Work required: Rewrite the material starting at the line that contains "website at [micropython.org](micropython.org)." and ending at the line that contains "Essentially, a library", putting "UART link" in place of "serial port" and leaving everything else as it is.
*** Records for this task Section Begins ***
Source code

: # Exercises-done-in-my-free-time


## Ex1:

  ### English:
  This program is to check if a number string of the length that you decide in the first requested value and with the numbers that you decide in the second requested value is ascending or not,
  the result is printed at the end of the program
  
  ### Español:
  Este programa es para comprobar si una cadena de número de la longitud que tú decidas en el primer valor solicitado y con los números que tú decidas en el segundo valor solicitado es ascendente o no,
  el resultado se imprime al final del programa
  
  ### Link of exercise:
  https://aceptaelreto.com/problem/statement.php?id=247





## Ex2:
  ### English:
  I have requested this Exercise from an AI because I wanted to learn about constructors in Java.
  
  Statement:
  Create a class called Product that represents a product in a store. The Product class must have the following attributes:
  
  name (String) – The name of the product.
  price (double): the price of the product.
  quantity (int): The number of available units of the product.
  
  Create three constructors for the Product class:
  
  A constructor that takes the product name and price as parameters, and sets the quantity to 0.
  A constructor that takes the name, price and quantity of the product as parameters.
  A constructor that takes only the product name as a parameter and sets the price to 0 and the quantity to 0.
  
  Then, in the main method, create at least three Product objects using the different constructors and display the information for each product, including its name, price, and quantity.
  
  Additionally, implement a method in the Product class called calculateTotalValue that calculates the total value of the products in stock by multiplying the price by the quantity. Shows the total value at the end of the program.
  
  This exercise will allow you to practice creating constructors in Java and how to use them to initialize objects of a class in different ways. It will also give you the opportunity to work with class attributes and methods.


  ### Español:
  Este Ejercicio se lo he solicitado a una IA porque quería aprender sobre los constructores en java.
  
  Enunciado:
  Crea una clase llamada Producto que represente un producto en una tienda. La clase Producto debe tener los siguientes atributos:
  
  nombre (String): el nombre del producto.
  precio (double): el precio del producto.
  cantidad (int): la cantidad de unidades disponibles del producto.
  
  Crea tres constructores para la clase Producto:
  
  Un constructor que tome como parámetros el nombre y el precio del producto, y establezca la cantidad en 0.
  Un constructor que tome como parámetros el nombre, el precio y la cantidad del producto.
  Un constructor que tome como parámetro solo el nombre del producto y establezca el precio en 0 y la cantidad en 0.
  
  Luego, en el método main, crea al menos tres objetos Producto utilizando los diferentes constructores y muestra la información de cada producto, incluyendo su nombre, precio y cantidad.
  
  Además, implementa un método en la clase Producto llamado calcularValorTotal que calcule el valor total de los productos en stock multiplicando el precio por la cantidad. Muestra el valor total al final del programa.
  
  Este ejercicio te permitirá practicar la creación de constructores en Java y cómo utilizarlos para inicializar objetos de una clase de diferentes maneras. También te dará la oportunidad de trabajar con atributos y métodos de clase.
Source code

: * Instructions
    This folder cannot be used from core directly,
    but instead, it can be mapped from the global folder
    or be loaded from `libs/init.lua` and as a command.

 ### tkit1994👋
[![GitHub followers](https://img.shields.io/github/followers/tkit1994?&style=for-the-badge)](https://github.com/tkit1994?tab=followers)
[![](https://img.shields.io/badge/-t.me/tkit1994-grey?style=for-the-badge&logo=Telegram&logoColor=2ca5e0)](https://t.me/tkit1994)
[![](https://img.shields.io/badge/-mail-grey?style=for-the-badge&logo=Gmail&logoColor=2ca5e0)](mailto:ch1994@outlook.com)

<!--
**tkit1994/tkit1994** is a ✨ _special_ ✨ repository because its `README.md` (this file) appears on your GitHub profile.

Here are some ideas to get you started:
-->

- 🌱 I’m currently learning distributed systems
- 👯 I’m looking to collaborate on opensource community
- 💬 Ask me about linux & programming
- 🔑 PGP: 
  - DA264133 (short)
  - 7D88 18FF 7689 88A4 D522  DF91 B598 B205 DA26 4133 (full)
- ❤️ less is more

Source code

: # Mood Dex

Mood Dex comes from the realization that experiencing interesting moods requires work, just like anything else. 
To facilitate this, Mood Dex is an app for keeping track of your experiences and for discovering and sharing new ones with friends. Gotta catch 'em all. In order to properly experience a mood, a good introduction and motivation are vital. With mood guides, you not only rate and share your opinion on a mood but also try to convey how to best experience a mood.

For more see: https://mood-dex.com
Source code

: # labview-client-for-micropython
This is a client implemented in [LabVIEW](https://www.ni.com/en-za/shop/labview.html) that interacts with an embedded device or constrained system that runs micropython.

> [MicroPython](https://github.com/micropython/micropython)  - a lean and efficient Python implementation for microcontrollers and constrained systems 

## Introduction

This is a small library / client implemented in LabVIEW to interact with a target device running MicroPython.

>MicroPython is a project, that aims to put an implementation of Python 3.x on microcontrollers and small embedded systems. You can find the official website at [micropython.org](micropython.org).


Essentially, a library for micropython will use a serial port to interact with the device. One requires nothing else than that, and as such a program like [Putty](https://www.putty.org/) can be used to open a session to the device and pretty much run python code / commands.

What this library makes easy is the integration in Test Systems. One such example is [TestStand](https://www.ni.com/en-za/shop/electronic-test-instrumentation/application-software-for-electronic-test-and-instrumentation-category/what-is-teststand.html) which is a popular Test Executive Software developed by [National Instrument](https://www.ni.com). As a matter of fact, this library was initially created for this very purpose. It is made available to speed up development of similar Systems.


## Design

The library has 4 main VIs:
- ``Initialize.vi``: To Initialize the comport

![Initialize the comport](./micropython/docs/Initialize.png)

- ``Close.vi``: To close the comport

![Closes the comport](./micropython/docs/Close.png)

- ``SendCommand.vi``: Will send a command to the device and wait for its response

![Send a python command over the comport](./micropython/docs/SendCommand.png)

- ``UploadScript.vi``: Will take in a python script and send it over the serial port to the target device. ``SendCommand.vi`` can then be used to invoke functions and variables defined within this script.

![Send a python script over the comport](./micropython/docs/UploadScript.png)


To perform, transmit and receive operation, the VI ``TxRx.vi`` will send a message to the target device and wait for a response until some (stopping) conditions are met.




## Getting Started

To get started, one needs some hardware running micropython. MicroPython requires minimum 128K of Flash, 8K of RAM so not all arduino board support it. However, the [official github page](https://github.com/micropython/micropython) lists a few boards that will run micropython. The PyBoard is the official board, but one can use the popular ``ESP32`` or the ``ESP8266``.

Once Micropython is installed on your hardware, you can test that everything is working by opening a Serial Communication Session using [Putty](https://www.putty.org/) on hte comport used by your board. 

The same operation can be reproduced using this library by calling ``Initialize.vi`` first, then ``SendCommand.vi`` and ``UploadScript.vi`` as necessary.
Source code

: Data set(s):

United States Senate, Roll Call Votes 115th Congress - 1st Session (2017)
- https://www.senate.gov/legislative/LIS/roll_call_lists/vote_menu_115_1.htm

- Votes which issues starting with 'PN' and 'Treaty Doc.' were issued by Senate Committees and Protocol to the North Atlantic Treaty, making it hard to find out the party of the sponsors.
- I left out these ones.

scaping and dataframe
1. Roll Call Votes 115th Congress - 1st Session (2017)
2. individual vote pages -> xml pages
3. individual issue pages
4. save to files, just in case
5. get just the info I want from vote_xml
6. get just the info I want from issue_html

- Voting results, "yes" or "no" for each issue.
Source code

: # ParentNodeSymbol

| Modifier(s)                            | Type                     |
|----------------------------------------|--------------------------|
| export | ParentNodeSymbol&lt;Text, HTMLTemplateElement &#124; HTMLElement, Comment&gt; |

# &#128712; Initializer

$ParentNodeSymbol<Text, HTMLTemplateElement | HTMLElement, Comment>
*** Records for this task Section Ends ***
Answer:
>MicroPython is a project, that aims to put an implementation of Python 3.x on microcontrollers and small embedded systems. You can find the official website at [micropython.org](micropython.org).


Essentially, a library for micropython will use a UART link to interact with the device. One requires nothing else than that, and as such a program like [Putty](https://www.putty.org/) can be used to open a session to the device and pretty much run python code / commands.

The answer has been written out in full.